There Is A Trail Up In The Rocky Mountains That You Should Never Hike, And For Good Reason

I was walking through a tight mine shaft, the rock above me gave me just a handful of inches of space to pass through. I couldn’t yet see an opening ahead of me, but I had yet to hear anyone follow me in. So at least I had that going for me.

What was not going for me was what was printed all over the walls.

Painted in fossilized blood were desperate clawings and scratches reaches all the way up and down the shaft.

I pulled my flashlight away from the terror, put my head down and staggered on until a bitter cold wind swept through the shaft and almost knocked me over. I grabbed hold of a waist-level boulder to my side to keep my balance and catch my breath for a moment.

My lungs huffed and puffed for a few moments until I felt the rock shift from under my weight. I whipped my flashlight down and saw the rock moving away from me in a slow roll, as if it was steadily tumbling down a hill, but we were on flat ground, I jumped away and dropped my flashlight in the process.

In the bouncing light of the flashlight, I caught a hideous look at what I had assumed was the boulder. Instead of a dusty rock, it was a hardened, molded-together, twisted clump of bodies – like a human ball of yarn. I stared at it just long enough for the pale face of a woman to blink at me before I collected my flashlight and sprinted away up the shaft.

I heard the ball let out a hideous gasp as I tore away with my flashlight frantically ripping through the darkness. My meager light seemed to reveal more of the same on the ceiling above me but I could at least see the hint of what may have been an opening dead ahead about 40 yards in front of me.

I ran as fast as I could to the opening until I heard a familiar voice call at me from further back in the shaft.

“Ranch hand.”

I whipped around to see the silhouette of Ezra wobbling about 10 yards behind me.
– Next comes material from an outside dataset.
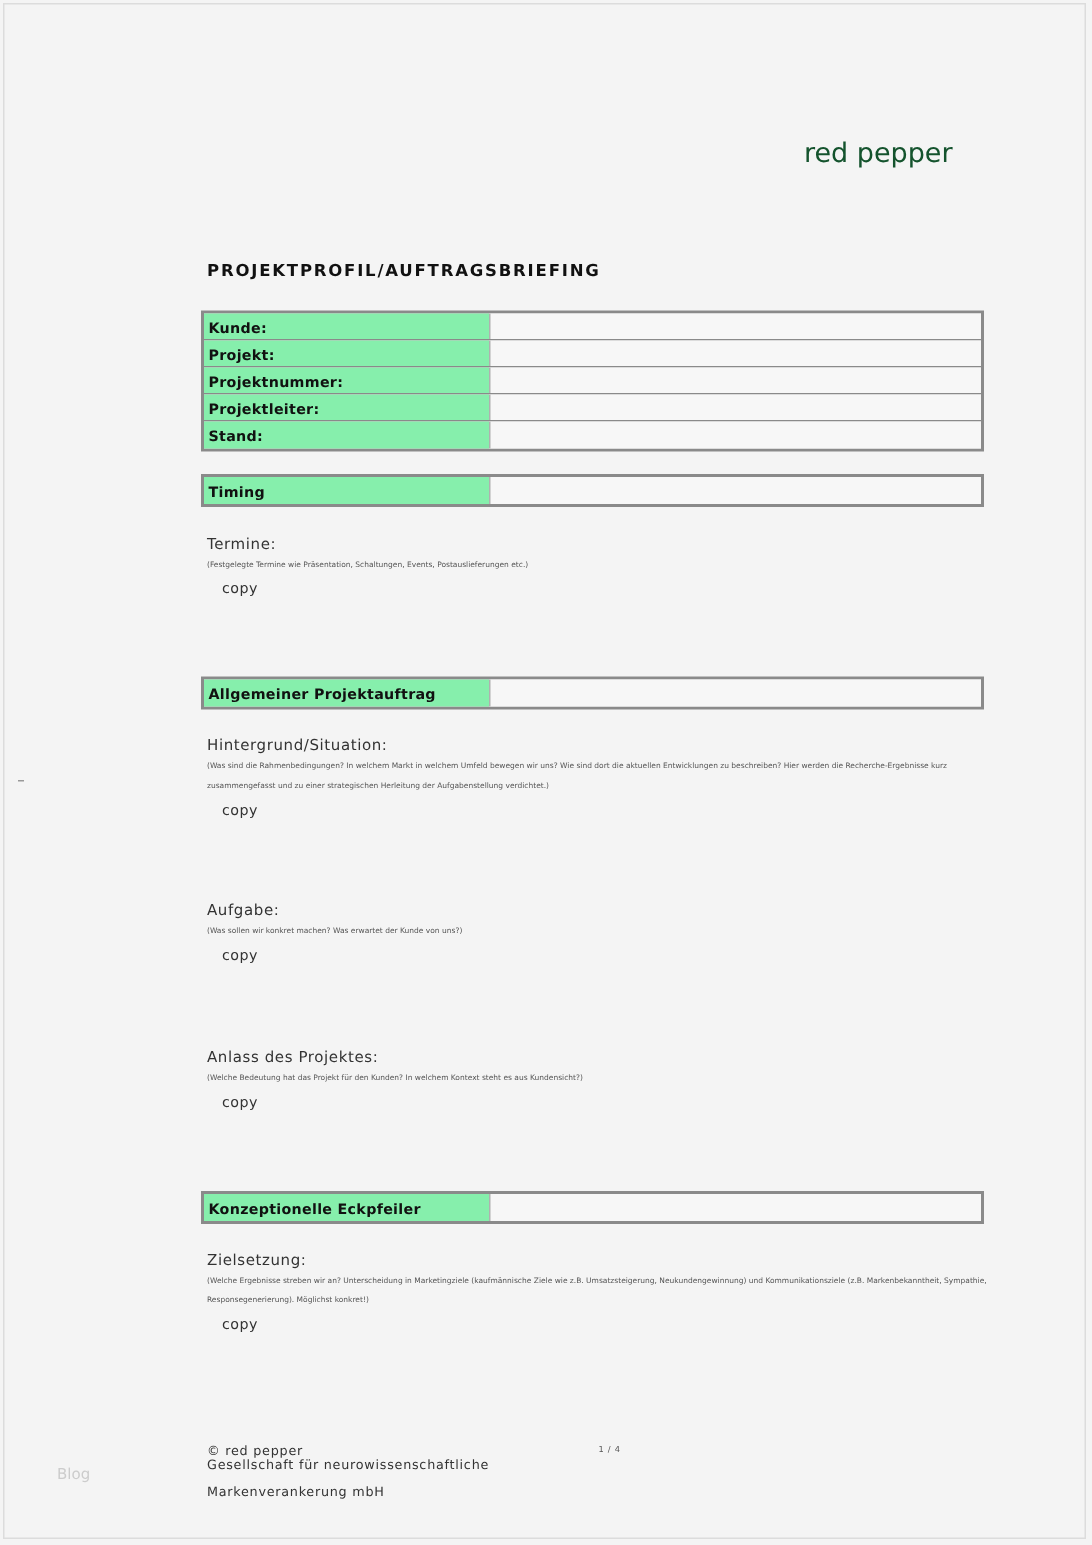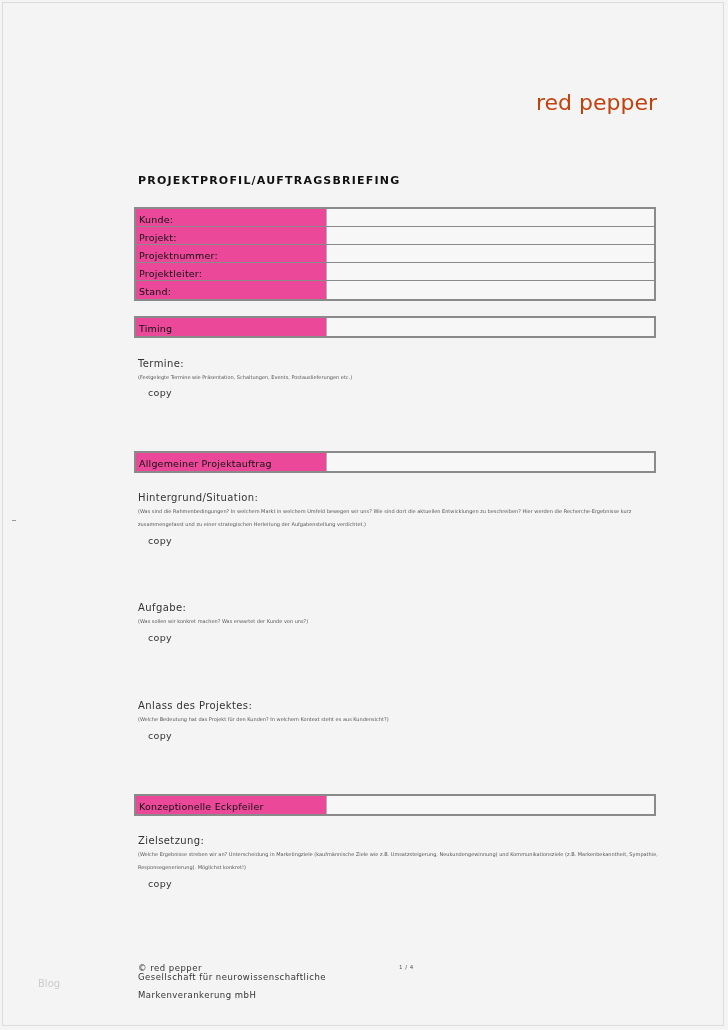"red pepper" .logo { color: #c2410c -> #14532d; font-size: 22px -> 18px }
His eyes shimmered in the beam of my flashlight when I ran it up and down his body.

“Where you going ranch hand?”

I squinted at Ezra. Something was off about him. It looked like him at first glance, but he barely seemed to be able to stand and his eyes were too bright, his skin too pale. He was an old man, but looked like a dried out mummy standing in front of me.

I slowly started to back away when I saw Ezra’s skin crawl like it was alive. He burst out into a smile and spit a jag of tobacco at my feet. I looked down at the filthy tobacco for a moment. It slithered in my direction like an eyeless slug.

My eyes snapped back to Ezra. His skin turned from a crawl into a disgusting slither. He appeared to be made up of dozens of flesh-colored snakes.